McGlinn, who is in his 70s and describes himself as Irish-American, said he was moved to make a public declaration because "I'm very concerned about how this country has turned recently, so dramatically away from what I believe it stands for.

"So when I do get a chance to have a few words," he added, "I take the opportunity."

Legacy.com routinely reprints obituaries from about 200 newspapers nationwide, and attaches a guest book to each where friends and relatives can record their thoughts.

By midafternoon Tuesday, the site had recorded more than 1,000 tributes to the civil rights pioneer.
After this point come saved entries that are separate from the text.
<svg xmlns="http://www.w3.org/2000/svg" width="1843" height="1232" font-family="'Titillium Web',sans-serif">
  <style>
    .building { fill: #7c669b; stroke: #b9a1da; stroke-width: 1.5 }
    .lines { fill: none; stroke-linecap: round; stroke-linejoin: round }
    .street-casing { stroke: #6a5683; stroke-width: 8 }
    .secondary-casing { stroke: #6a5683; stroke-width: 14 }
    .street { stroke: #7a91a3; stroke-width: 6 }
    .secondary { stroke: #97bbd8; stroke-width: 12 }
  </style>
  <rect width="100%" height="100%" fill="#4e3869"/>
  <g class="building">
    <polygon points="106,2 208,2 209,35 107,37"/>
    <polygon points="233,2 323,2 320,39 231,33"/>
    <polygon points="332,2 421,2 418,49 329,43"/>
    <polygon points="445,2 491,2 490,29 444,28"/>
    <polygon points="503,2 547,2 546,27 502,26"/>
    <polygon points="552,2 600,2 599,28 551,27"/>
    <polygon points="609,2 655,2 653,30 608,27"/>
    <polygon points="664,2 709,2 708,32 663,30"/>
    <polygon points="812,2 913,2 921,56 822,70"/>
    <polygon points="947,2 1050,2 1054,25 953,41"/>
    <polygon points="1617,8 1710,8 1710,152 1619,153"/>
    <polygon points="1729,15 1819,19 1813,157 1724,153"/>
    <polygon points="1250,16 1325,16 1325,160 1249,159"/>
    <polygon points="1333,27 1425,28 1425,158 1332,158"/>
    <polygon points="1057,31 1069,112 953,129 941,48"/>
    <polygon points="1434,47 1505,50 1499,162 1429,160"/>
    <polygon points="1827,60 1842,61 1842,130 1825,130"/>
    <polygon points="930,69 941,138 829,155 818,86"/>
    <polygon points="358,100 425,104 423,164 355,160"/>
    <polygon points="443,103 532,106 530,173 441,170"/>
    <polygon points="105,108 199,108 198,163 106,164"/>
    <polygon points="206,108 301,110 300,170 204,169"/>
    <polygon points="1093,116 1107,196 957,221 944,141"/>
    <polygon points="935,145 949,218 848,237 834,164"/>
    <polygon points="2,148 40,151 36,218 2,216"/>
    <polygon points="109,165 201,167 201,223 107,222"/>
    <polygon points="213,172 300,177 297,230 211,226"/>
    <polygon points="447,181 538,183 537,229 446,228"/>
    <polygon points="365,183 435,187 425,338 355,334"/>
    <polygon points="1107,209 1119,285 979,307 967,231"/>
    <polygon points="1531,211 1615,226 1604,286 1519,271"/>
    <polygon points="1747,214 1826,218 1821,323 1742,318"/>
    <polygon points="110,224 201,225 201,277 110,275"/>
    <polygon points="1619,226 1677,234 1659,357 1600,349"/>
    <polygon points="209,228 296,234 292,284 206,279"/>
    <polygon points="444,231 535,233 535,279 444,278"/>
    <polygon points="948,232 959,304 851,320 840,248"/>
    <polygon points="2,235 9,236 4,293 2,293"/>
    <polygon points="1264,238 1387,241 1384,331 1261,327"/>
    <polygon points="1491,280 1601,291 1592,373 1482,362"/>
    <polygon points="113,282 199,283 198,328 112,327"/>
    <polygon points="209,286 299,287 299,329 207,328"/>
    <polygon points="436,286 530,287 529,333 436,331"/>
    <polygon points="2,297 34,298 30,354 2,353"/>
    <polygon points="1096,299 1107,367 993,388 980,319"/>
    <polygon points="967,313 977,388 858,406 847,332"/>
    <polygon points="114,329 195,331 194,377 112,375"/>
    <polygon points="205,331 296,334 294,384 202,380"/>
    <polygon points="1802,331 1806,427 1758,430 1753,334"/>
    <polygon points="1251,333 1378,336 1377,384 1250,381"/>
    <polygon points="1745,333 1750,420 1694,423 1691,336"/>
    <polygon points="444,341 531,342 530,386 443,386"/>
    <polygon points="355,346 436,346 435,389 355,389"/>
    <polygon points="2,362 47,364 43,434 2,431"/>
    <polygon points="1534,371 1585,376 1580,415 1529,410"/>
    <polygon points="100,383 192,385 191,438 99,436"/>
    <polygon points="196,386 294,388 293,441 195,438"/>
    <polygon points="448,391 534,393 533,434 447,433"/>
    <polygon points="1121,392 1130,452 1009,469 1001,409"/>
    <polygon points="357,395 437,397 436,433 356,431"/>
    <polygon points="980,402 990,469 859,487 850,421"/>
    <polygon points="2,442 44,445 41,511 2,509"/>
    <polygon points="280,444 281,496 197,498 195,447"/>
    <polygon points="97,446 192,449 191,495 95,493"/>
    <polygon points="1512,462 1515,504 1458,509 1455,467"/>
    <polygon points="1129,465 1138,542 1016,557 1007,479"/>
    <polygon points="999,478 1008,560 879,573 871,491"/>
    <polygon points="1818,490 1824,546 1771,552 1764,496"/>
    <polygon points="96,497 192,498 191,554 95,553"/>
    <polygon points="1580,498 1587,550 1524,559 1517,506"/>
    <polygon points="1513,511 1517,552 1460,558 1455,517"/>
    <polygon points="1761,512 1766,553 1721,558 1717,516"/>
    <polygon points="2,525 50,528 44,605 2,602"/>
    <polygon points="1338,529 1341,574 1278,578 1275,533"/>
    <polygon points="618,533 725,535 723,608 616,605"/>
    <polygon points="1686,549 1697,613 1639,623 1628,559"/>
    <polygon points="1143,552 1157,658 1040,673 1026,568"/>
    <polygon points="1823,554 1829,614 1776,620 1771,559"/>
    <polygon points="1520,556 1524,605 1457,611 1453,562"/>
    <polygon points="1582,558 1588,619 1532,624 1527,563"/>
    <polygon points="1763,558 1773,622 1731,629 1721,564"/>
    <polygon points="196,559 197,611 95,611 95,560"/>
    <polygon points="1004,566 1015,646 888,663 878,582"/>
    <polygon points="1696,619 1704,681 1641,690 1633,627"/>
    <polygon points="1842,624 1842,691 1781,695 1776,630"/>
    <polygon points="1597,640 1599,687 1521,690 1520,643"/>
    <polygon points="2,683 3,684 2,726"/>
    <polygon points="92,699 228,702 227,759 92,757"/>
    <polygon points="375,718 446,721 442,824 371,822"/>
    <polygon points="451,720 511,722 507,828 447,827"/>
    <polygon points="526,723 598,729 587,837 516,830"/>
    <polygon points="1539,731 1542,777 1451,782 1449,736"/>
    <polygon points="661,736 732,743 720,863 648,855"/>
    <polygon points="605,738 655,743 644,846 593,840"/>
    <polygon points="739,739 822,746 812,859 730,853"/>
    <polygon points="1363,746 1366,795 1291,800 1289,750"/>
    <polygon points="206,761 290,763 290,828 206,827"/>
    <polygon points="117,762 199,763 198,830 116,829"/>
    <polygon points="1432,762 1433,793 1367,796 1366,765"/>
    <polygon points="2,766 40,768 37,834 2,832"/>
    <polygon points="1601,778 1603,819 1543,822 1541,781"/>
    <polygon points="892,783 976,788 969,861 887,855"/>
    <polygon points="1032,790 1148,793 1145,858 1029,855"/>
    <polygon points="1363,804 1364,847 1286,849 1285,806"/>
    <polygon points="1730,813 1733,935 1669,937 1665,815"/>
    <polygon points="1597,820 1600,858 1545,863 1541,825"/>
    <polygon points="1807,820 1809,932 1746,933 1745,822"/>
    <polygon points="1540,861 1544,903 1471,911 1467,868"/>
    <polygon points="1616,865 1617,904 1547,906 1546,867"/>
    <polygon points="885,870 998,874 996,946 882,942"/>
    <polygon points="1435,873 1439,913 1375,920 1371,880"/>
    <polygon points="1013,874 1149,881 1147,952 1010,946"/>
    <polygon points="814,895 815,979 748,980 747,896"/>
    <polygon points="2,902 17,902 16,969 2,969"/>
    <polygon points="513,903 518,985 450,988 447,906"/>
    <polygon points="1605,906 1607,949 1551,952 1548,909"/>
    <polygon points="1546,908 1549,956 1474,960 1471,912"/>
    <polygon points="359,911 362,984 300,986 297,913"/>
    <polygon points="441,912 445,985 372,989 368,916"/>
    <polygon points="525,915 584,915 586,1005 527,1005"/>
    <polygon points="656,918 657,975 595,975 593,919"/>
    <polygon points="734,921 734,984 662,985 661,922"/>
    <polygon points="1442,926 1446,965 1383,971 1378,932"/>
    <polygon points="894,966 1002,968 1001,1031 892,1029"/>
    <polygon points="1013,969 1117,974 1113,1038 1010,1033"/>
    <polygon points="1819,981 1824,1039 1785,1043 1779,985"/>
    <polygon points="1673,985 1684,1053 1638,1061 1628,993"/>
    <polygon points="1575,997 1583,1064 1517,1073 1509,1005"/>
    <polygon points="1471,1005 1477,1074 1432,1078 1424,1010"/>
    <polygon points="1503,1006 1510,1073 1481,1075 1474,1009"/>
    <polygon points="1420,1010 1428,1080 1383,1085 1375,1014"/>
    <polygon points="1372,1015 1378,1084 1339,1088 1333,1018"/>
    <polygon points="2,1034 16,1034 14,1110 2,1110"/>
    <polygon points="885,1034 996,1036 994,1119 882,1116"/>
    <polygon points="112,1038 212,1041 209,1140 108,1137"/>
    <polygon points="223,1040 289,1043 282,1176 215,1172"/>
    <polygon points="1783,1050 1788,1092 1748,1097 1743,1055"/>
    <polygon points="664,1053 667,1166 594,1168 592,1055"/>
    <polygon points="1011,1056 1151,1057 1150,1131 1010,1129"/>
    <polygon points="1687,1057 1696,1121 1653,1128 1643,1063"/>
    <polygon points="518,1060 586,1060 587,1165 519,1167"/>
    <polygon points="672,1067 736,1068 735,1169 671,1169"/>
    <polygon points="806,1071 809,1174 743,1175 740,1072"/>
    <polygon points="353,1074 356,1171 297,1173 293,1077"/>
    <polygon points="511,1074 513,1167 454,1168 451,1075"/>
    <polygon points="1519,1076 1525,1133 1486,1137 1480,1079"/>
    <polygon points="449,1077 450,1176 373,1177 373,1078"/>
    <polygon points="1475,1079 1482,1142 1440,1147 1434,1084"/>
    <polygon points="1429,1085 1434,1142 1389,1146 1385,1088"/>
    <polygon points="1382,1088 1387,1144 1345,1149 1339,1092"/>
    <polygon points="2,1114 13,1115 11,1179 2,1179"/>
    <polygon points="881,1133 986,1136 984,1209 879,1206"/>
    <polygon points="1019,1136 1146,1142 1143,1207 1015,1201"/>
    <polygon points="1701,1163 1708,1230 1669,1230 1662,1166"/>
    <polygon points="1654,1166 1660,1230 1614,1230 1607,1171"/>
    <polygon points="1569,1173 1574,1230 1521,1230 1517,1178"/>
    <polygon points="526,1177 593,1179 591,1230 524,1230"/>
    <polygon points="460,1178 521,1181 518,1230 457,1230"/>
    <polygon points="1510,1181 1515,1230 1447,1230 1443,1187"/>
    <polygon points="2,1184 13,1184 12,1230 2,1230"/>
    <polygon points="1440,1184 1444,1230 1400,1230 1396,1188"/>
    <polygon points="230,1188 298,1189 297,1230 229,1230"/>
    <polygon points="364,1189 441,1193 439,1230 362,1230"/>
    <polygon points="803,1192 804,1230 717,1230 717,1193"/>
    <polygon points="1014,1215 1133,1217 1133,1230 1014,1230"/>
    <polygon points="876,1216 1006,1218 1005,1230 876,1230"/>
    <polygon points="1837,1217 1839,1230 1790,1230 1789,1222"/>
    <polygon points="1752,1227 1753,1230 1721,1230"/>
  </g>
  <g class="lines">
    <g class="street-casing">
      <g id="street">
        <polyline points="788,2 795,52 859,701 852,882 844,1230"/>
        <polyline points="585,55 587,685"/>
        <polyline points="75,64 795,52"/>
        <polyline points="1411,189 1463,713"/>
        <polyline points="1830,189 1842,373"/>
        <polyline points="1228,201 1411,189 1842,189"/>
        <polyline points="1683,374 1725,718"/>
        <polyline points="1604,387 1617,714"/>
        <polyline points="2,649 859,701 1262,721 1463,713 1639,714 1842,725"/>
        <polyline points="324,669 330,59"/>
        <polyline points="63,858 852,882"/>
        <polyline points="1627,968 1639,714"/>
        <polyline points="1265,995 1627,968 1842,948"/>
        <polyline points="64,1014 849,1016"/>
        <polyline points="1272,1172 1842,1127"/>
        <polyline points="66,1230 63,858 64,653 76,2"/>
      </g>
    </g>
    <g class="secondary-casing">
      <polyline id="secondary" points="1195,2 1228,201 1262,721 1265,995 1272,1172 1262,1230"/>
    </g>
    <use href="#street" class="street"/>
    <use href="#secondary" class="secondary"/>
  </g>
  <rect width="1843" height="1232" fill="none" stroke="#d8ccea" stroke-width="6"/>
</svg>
Based on guest books for other famous individuals, said Legacy.com chief operating officer Hayes Ferguson, she wouldn't be surprised if the Parks book passed 10,000 inscriptions.

A link to the Parks book will be prominently displayed on the site's homepage for up to a week.

The desire to make a public declaration of respect -- or grieving -- may be particularly meaningful, suggests the Rev. Dr. V. Bruce Rigdon, with an iconic figure like Parks, who exemplified qualities many of us may feel we lack.

"In somebody like her," said the president of Detroit's Ecumenical Theological Seminary, "all these abstractions -- racism, struggle and courage -- all these are visible and made concrete."

A public avowal, he added, "may at some point keep us from being discouraged, or give us the energy to do what needs to be done."

Many wished Parks all the best in the afterlife.

"Sleep well sweet queen," wrote James Byers of New York. "You've earned your rest. Now if they start any mess up there, take care of that too."

Added Nicholas Phillips, a 13-year-old Chicagoan, "God bless. I'll see you in heaven."